■ EXERCISE INSTRUCTIONS: Scan the records below for the string "Baby" and return every line where it appears.

■ AVAILABLE DATA:

§ §

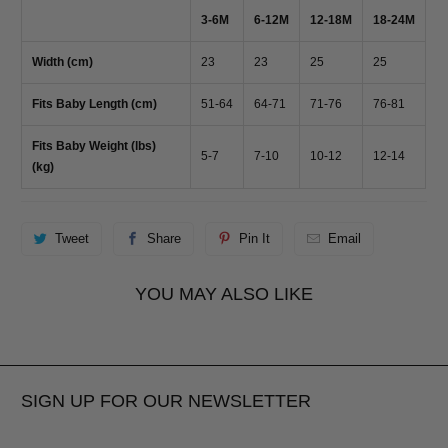
3-6M
6-12M
12-18M
18-24M
Width (cm)
23
23
25
25
Fits Baby Length (cm)
51-64
64-71
71-76
76-81
Fits Baby Weight (lbs)
5-7
7-10
10-12
12-14
(kg)
Tweet
Share
Pin It
Email
YOU MAY ALSO LIKE
SIGN UP FOR OUR NEWSLETTER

§ §

■ ANSWER TO THIS TASK:
Fits Baby Length (cm)
Fits Baby Weight (lbs)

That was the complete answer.